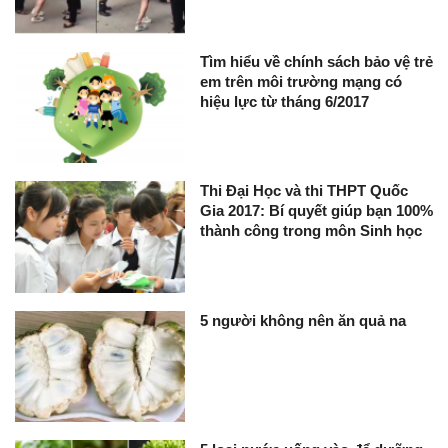
Tìm hiểu về chính sách bảo vệ trẻ
em trên môi trường mạng có
hiệu lực từ tháng 6/2017
Thi Đại Học và thi THPT Quốc
Gia 2017: Bí quyết giúp bạn 100%
thành công trong môn Sinh học
5 người không nên ăn quả na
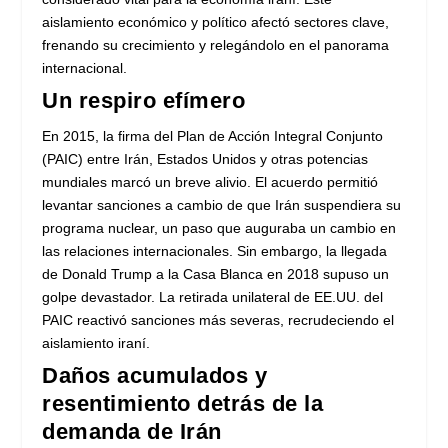
aislamiento económico y político afectó sectores clave,
frenando su crecimiento y relegándolo en el panorama
internacional.
Un respiro efímero
En 2015, la firma del Plan de Acción Integral Conjunto
(PAIC) entre Irán, Estados Unidos y otras potencias
mundiales marcó un breve alivio. El acuerdo permitió
levantar sanciones a cambio de que Irán suspendiera su
programa nuclear, un paso que auguraba un cambio en
las relaciones internacionales. Sin embargo, la llegada
de Donald Trump a la Casa Blanca en 2018 supuso un
golpe devastador. La retirada unilateral de EE.UU. del
PAIC reactivó sanciones más severas, recrudeciendo el
aislamiento iraní.
Daños acumulados y
resentimiento detrás de la
demanda de Irán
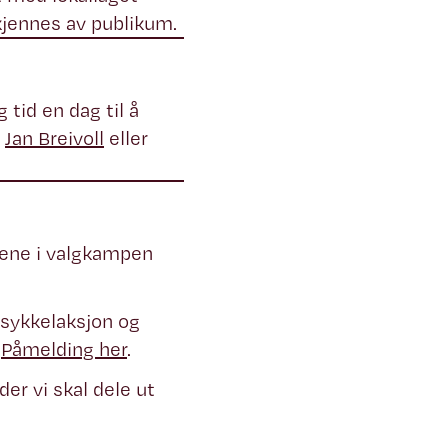
nkjennes av publikum.
 tid en dag til å
l
Jan Breivoll
eller
gene i valgkampen
 sykkelaksjon og
.
Påmelding her
.
 der vi skal dele ut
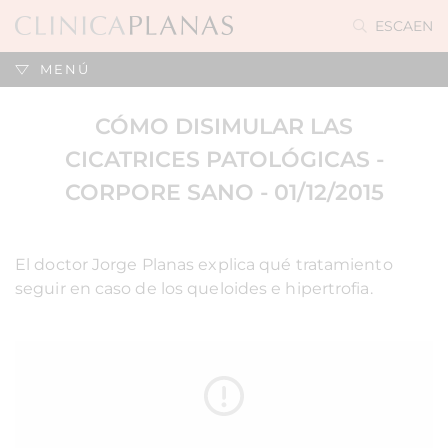
ES
CA
EN
MENÚ
CÓMO DISIMULAR LAS
CICATRICES PATOLÓGICAS -
CORPORE SANO - 01/12/2015
El doctor Jorge Planas explica qué tratamiento
seguir en caso de los queloides e hipertrofia.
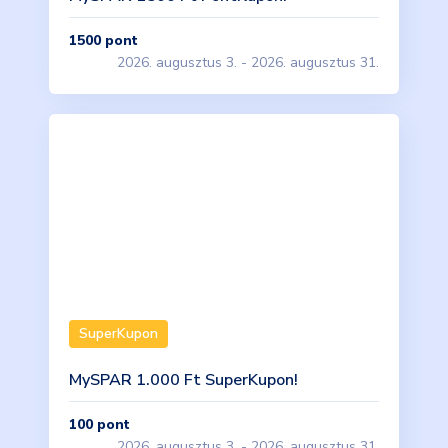
1500
pont
2026. augusztus 3. - 2026. augusztus 31.
SuperKupon
MySPAR 1.000 Ft SuperKupon!
100
pont
2026. augusztus 3. - 2026. augusztus 31.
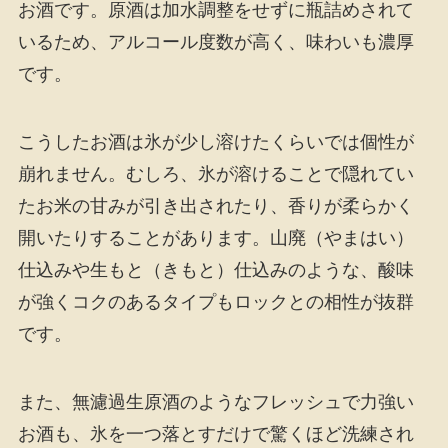
お酒です。原酒は加水調整をせずに瓶詰めされて
いるため、アルコール度数が高く、味わいも濃厚
です。
こうしたお酒は氷が少し溶けたくらいでは個性が
崩れません。むしろ、氷が溶けることで隠れてい
たお米の甘みが引き出されたり、香りが柔らかく
開いたりすることがあります。山廃（やまはい）
仕込みや生もと（きもと）仕込みのような、酸味
が強くコクのあるタイプもロックとの相性が抜群
です。
また、無濾過生原酒のようなフレッシュで力強い
お酒も、氷を一つ落とすだけで驚くほど洗練され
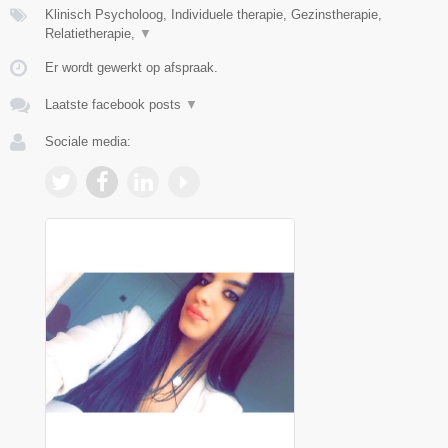
Klinisch Psycholoog, Individuele therapie, Gezinstherapie,
Relatietherapie,
▼
Er wordt gewerkt op afspraak.
Laatste facebook posts
▼
Sociale media:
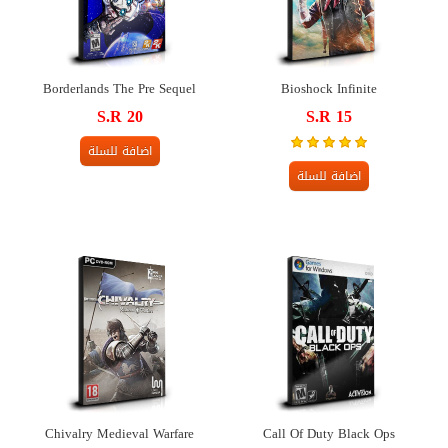
Borderlands The Pre Sequel
Bioshock Infinite
S.R 20
S.R 15
اضافة للسلة
اضافة للسلة
Chivalry Medieval Warfare
Call Of Duty Black Ops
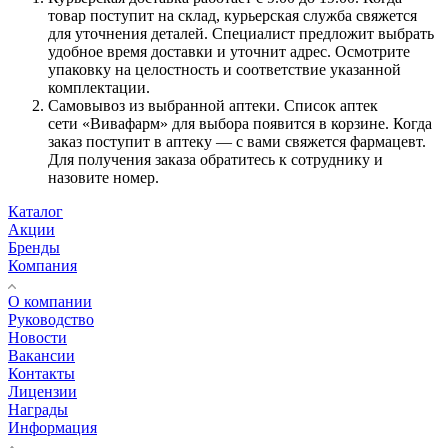
товар поступит на склад, курьерская служба свяжется
для уточнения деталей. Специалист предложит выбрать
удобное время доставки и уточнит адрес. Осмотрите
упаковку на целостность и соответствие указанной
комплектации.
Самовывоз из выбранной аптеки. Список аптек
сети «Вивафарм» для выбора появится в корзине. Когда
заказ поступит в аптеку — с вами свяжется фармацевт.
Для получения заказа обратитесь к сотруднику и
назовите номер.
Каталог
Акции
Бренды
Компания
О компании
Руководство
Новости
Вакансии
Контакты
Лицензии
Награды
Информация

= = = =

*What you will do:* Here the job is to print all the data exactly, skipping any image.

*Solution to this exercise:*
Tìm hiểu về chính sách bảo vệ trẻ
em trên môi trường mạng có
hiệu lực từ tháng 6/2017
Thi Đại Học và thi THPT Quốc
Gia 2017: Bí quyết giúp bạn 100%
thành công trong môn Sinh học
5 người không nên ăn quả na
aislamiento económico y político afectó sectores clave,
frenando su crecimiento y relegándolo en el panorama
internacional.
Un respiro efímero
En 2015, la firma del Plan de Acción Integral Conjunto
(PAIC) entre Irán, Estados Unidos y otras potencias
mundiales marcó un breve alivio. El acuerdo permitió
levantar sanciones a cambio de que Irán suspendiera su
programa nuclear, un paso que auguraba un cambio en
las relaciones internacionales. Sin embargo, la llegada
de Donald Trump a la Casa Blanca en 2018 supuso un
golpe devastador. La retirada unilateral de EE.UU. del
PAIC reactivó sanciones más severas, recrudeciendo el
aislamiento iraní.
Daños acumulados y
resentimiento detrás de la
demanda de Irán
nkjennes av publikum.
 tid en dag til å
l
Jan Breivoll
eller
gene i valgkampen
 sykkelaksjon og
.
Påmelding her
.
 der vi skal dele ut
ES
CA
EN
MENÚ
CÓMO DISIMULAR LAS
CICATRICES PATOLÓGICAS -
CORPORE SANO - 01/12/2015
El doctor Jorge Planas explica qué tratamiento
seguir en caso de los queloides e hipertrofia.
1500
pont
2026. augusztus 3. - 2026. augusztus 31.
SuperKupon
MySPAR 1.000 Ft SuperKupon!
100
pont
2026. augusztus 3. - 2026. augusztus 31.
お酒です。原酒は加水調整をせずに瓶詰めされて
いるため、アルコール度数が高く、味わいも濃厚
です。
こうしたお酒は氷が少し溶けたくらいでは個性が
崩れません。むしろ、氷が溶けることで隠れてい
たお米の甘みが引き出されたり、香りが柔らかく
開いたりすることがあります。山廃（やまはい）
仕込みや生もと（きもと）仕込みのような、酸味
が強くコクのあるタイプもロックとの相性が抜群
です。
また、無濾過生原酒のようなフレッシュで力強い
お酒も、氷を一つ落とすだけで驚くほど洗練され
Klinisch Psycholoog, Individuele therapie, Gezinstherapie,
Relatietherapie,
▼
Er wordt gewerkt op afspraak.
Laatste facebook posts
▼
Sociale media:
Borderlands The Pre Sequel
Bioshock Infinite
S.R 20
S.R 15
اضافة للسلة
اضافة للسلة
Chivalry Medieval Warfare
Call Of Duty Black Ops
товар поступит на склад, курьерская служба свяжется
для уточнения деталей. Специалист предложит выбрать
удобное время доставки и уточнит адрес. Осмотрите
упаковку на целостность и соответствие указанной
комплектации.
Самовывоз из выбранной аптеки. Список аптек
сети «Вивафарм» для выбора появится в корзине. Когда
заказ поступит в аптеку — с вами свяжется фармацевт.
Для получения заказа обратитесь к сотруднику и
назовите номер.
Каталог
Акции
Бренды
Компания
О компании
Руководство
Новости
Вакансии
Контакты
Лицензии
Награды
Информация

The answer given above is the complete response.